Recluso e 'sentenciado', Peter Frampton lança novo disco

Lançamento

Recluso e 'sentenciado', Peter Frampton lança novo disco
Peter Frampton (segundo, a partir da esquerda) com sua banda Foto: Austin Lord

Aos 71 anos e sofrendo de uma doença degenerativa que aos poucos compromete seriamente os músculos de suas pernas e braços, Peter Frampton sabe que sua sentença já está dada: cedo ou tarde (mais para cedo), vai se separar da guitarra. Simplesmente por não mais conseguir tocar. Processo irreversível.

 

Tudo começou anos atrás. Em um show, do nada, o guitarrista caiu “de maduro” no palco. Todo mundo – banda, público – riu, inclusive ele. Não muito depois, aconteceu de novo. Sinal de alerta ligado, no início de 2019, Frampton fez um check-up. O diagnóstico foi bem ruim: IBM (Inclusion Body Myositis), ou miosite, mal autoimune que causa a degeneração do tecido muscular esquelético. Seus dias como instrumentista, ele admite, estão contados.

 

Em verdade, motivado pelo deadline forçado, o músico nascido em Bromley, perto de Londres, mas naturalizado americano, cujo último concerto acontecera na Califórnia, em 2019, até voltaria à estrada com sua Farewell Tour Finale, nome do giro de despedida motivado pela descoberta da doença – tinha planos inclusive para a América do Sul e Brasil. Mas aí apareceu um vírus. “Retomar a turnê? Difícil. Para não dizer pouco provável”, diz. Sua terapia na quarentena foi mergulhar no estúdio com a Peter Frampton Band.

 

A reclusão foi prolífica. Entre outros projetos, Frampton solta, nesta sexta-feira, 23 de abril, Frampton Forgets the Words (Frampton Esquece a Letra), título-brincadeira para o apanhado de dez temas instrumentais pinçados a dedo em meio a suas admirações, influências e amizades. Entre as faixas já conhecidas, Reckoner, do Radiohead, e belíssimas e delicadas releituras de Roxy Music (Avalon) e, em especial, Loving the Alien, do grande amigo David Bowie, a quem conheceu ainda na infância (seu falecido pai, Owen Frampton, era professor do Starman). “Acabamos de finalizar Isn’t It a Pity” (que está no vídeo abaixo), revela, sobre a singela balada de outro “brother”, o beatle George Harrison.

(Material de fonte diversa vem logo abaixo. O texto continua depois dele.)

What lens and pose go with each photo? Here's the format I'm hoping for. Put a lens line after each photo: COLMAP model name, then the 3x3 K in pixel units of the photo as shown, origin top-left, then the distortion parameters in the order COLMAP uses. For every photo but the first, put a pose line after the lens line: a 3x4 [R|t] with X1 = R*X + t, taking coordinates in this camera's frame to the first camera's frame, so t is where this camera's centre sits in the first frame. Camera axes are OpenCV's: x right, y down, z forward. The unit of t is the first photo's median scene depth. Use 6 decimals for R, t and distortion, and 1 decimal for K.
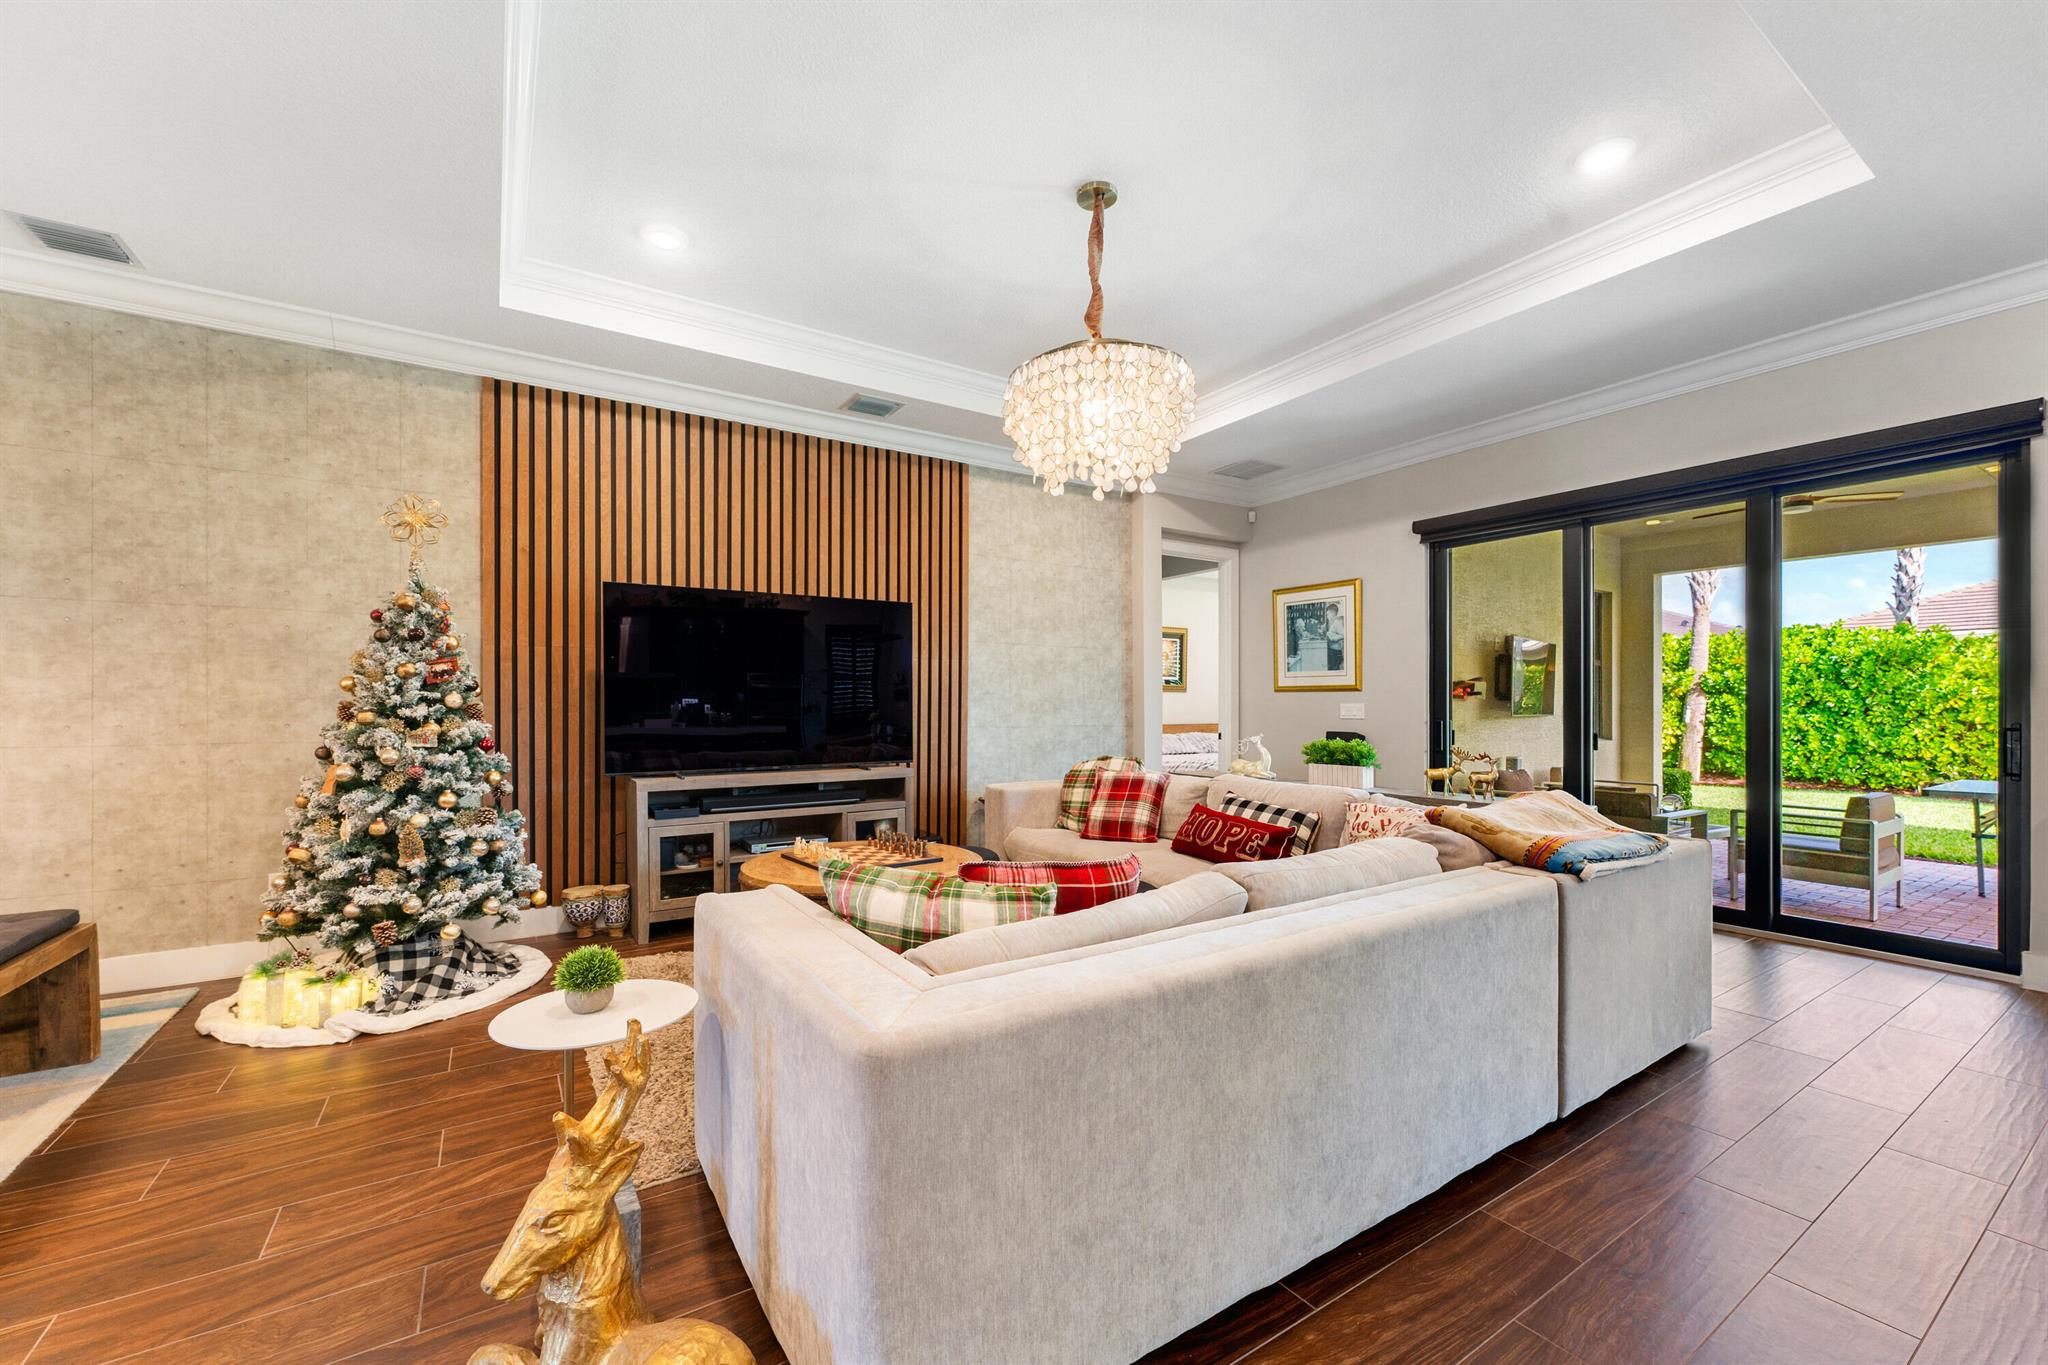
lens RADIAL K [[812.7, 0, 1027.3], [0, 812.7, 705.5], [0, 0, 1]] dist [-0.002692, 0.001357]
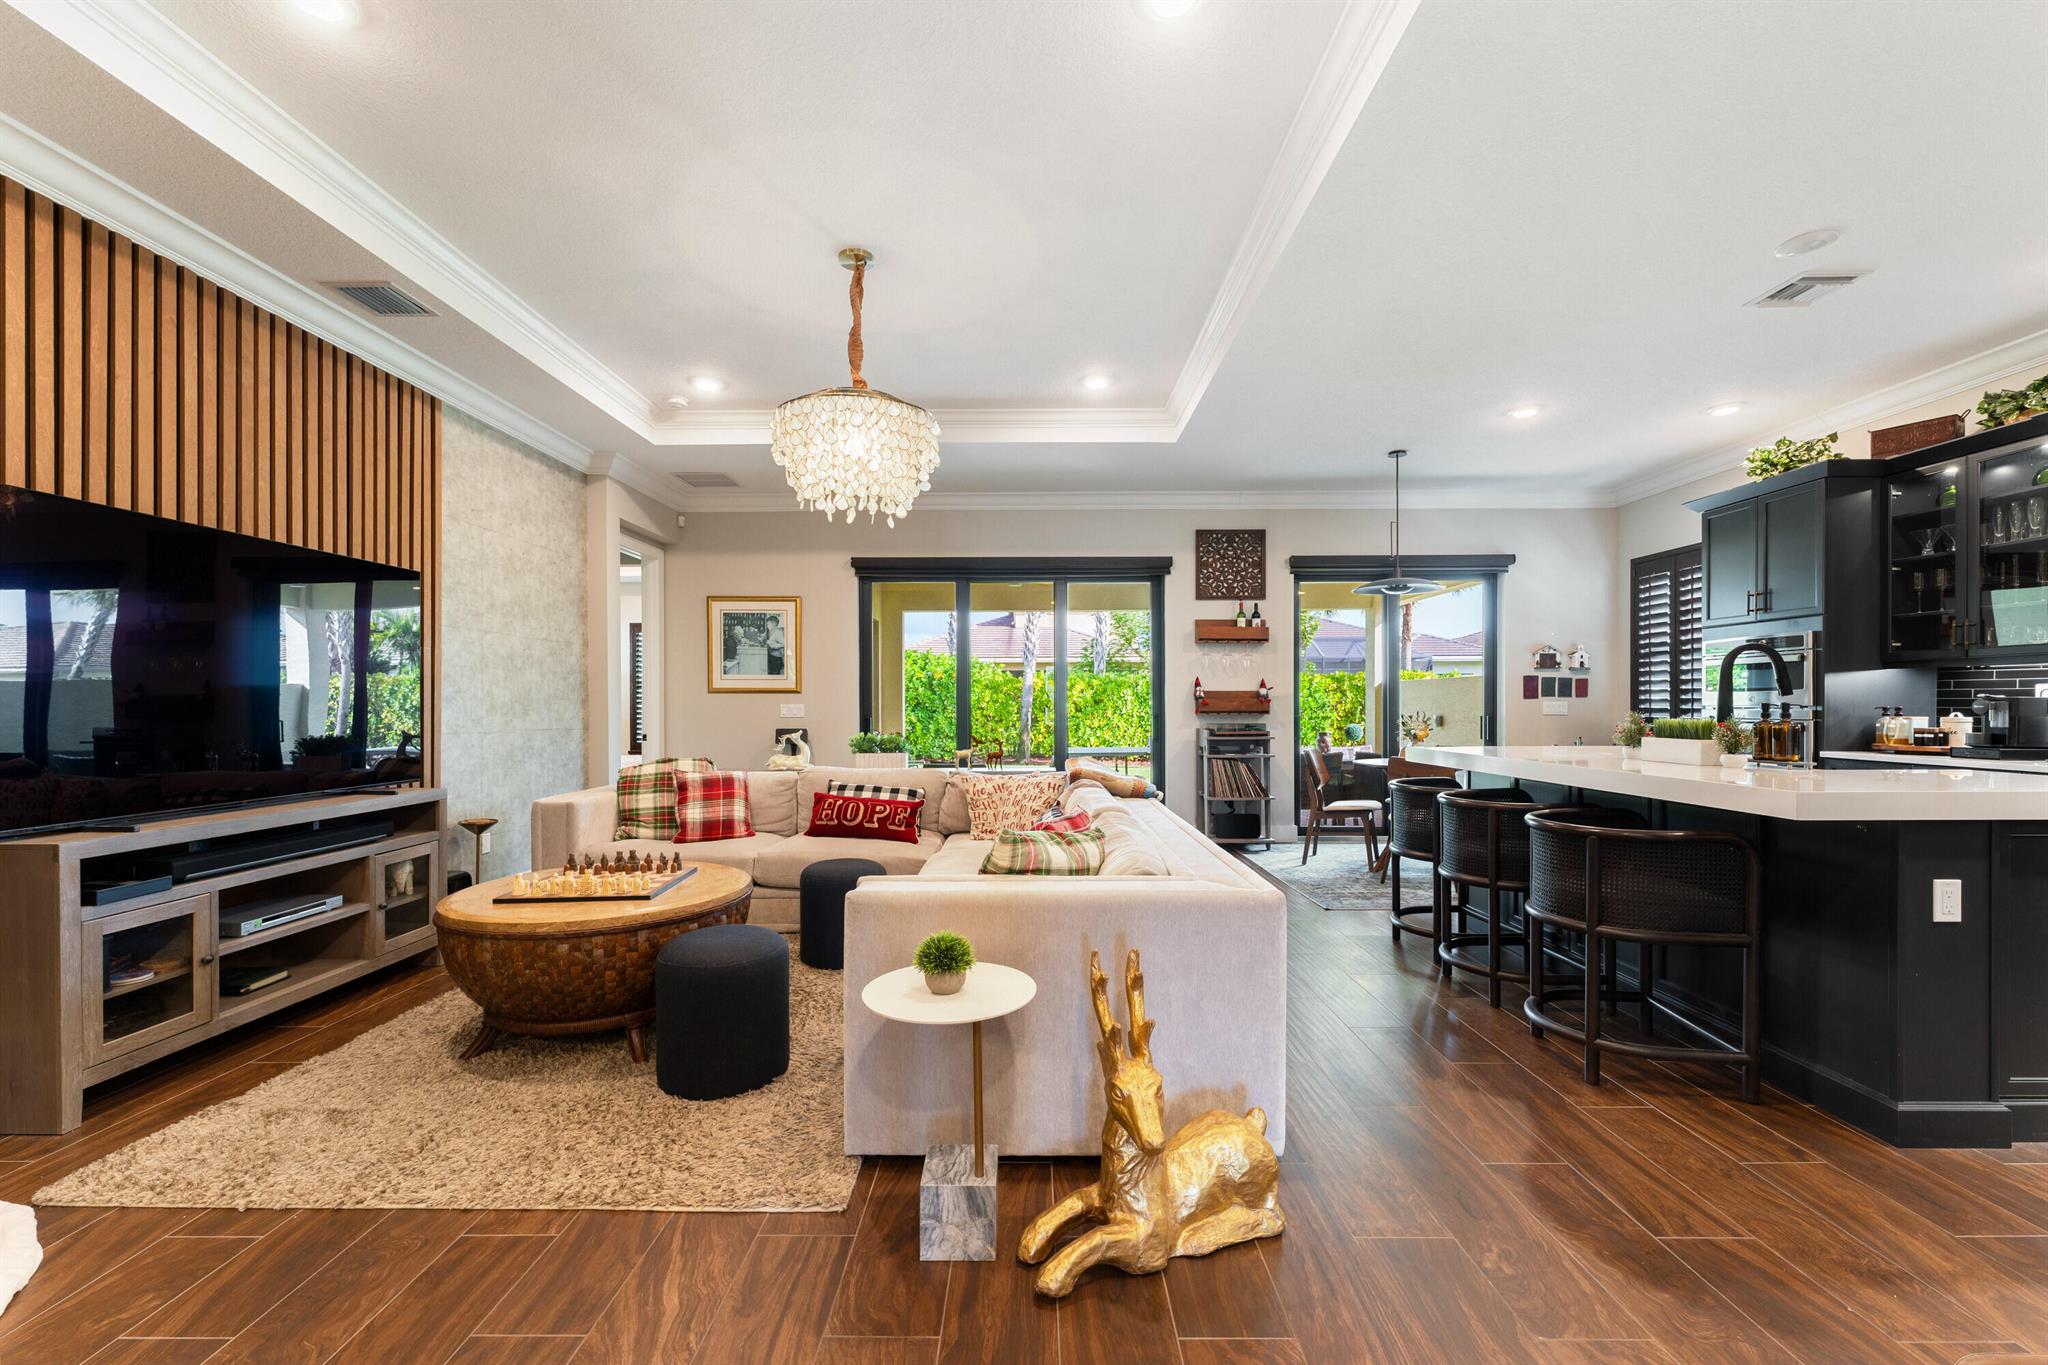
lens RADIAL K [[812.7, 0, 1018.1], [0, 812.7, 705.8], [0, 0, 1]] dist [-0.002692, 0.001357]
pose [[0.557967, -0.002114, 0.829861, -0.382687], [0.003556, 0.999994, 0.000156, 0.000843], [-0.829856, 0.002864, 0.557971, 0.092147]]
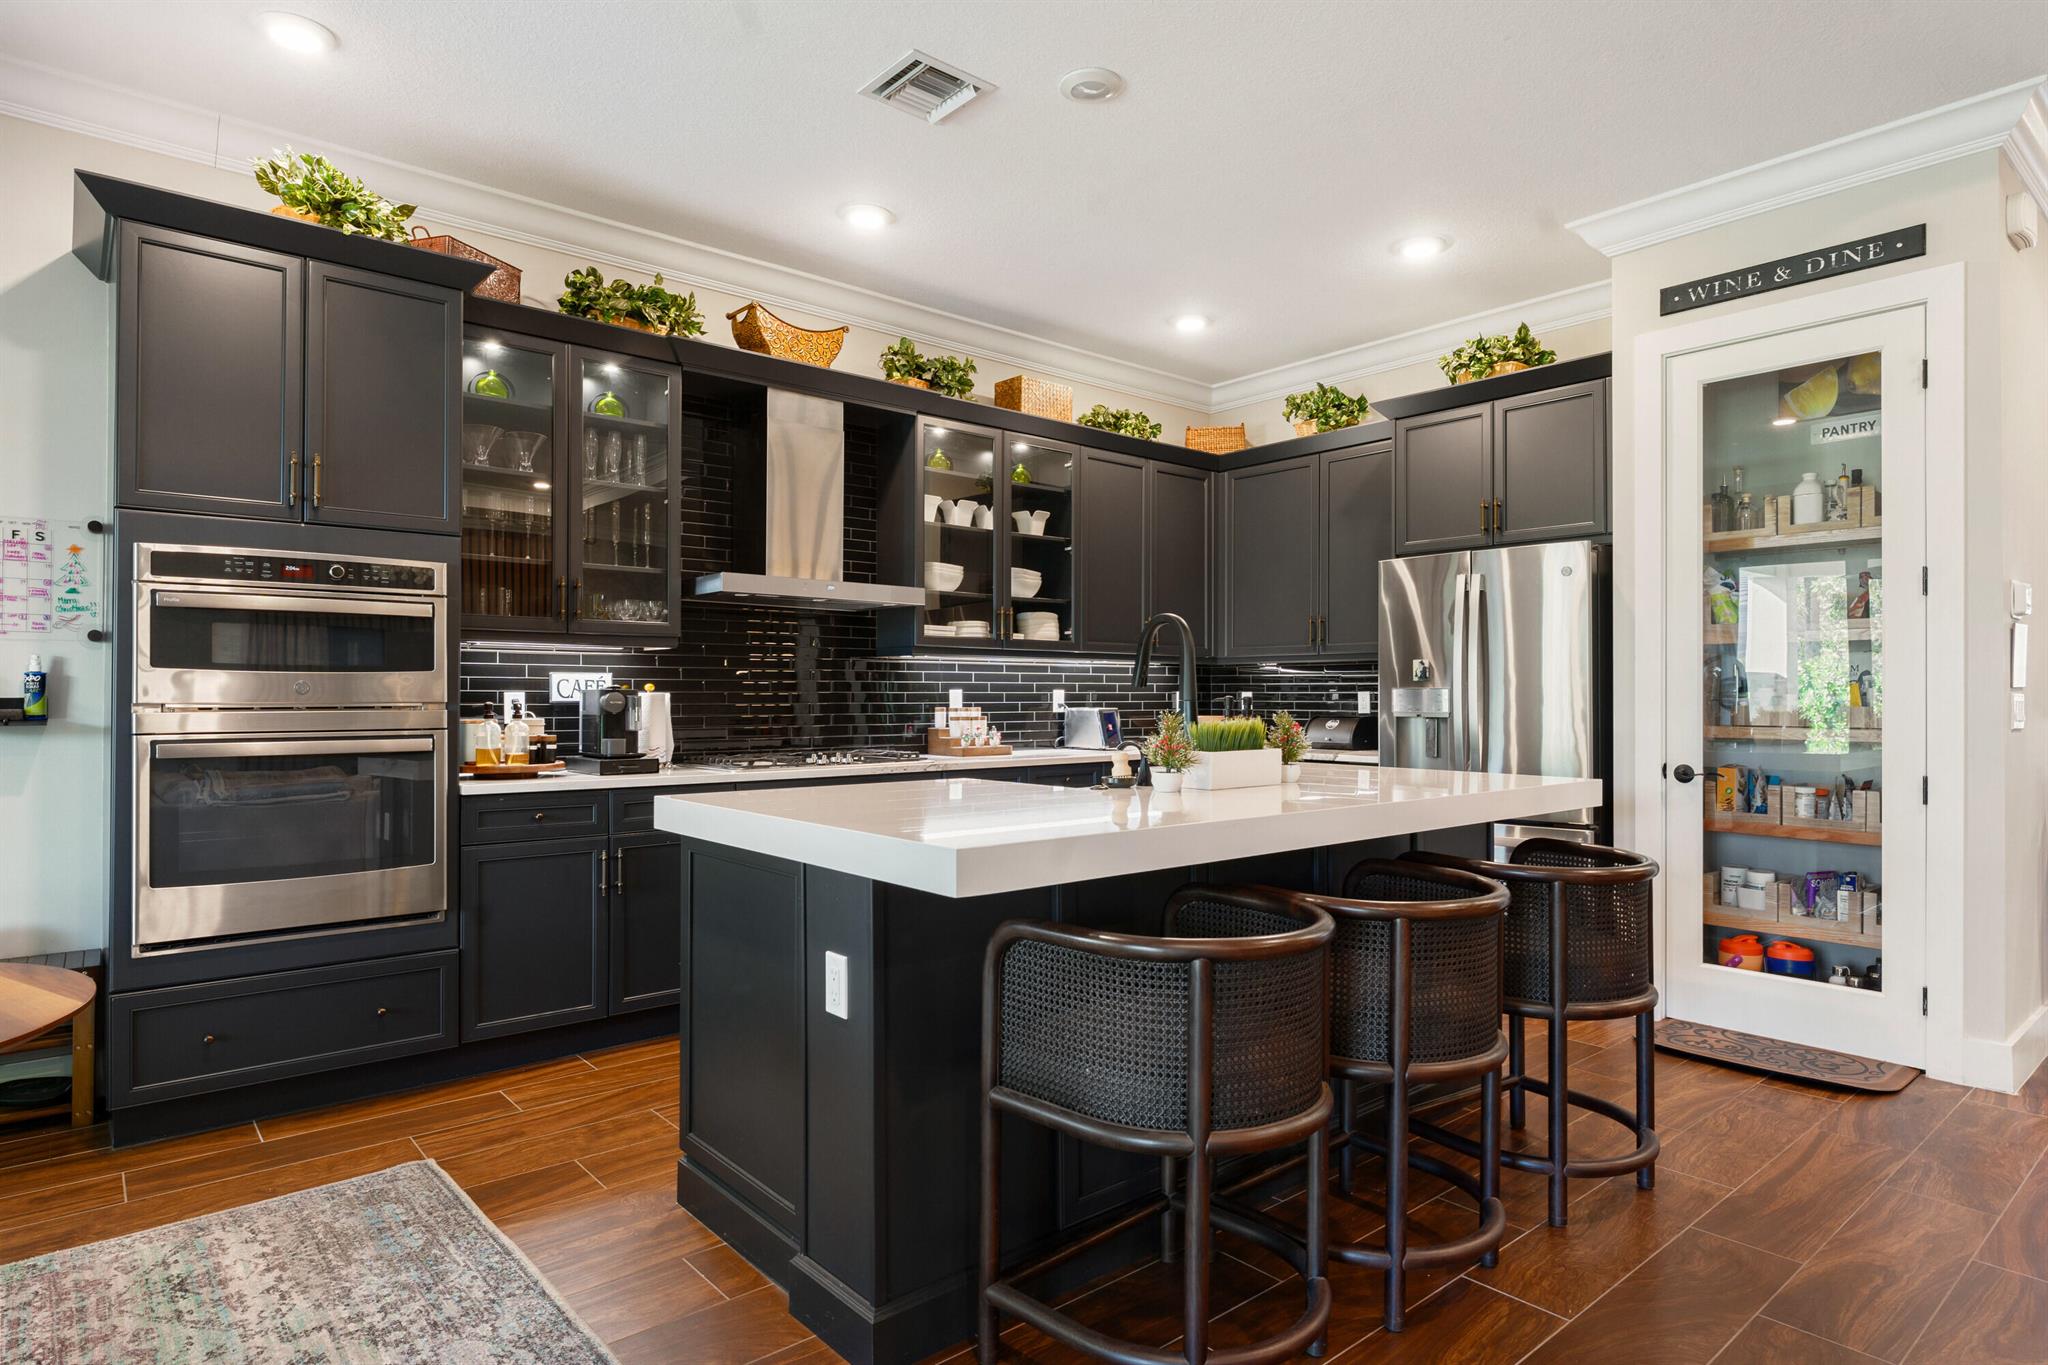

A playlist inclui ainda novas abordagens para canções de Lenny Kravitz, Sly & Family Stone, Jaco Pastorius, Marvin Gaye, Stevie Wonder.

 

A guinada instrumental do propalador da técnica do talk box (dispositivo que produz efeito similar à voz na guitarra, que ganhou sucesso principalmente em músicas da década de 70, como “Show Me The Way”) já aparecera em Fingerprints (2006) – o trabalho contendo a hipnótica recriação de Black Hole Sun, do Soundgarden, lhe valeu o primeiro e único Grammy até agora. Longe da autocomiseração, na entrevista a partir de Nashville, no Tennessee, onde vive, o músico, bem-humorado, comenta o novo disco e momentos da carreira, que ganhou impulso a partir dos anos 1970 no Humble Pie (banda de blues rock tida como um dos primeiros supergrupos do gênero), até a aclamação planetária com os megahits – Baby I Love Your Way, Do You Feel Like We Do, Show Me The Way – do viral Frampton Comes Alive!, de 1976, um dos discos ao vivo mais vendidos na história da indústria fonográfica. “Aquilo (o sucesso) foi uma bênção e uma maldição”, desabafou, na autobiografia Do You Feel Like I Do?: A Memoir, lançada no final de 2020.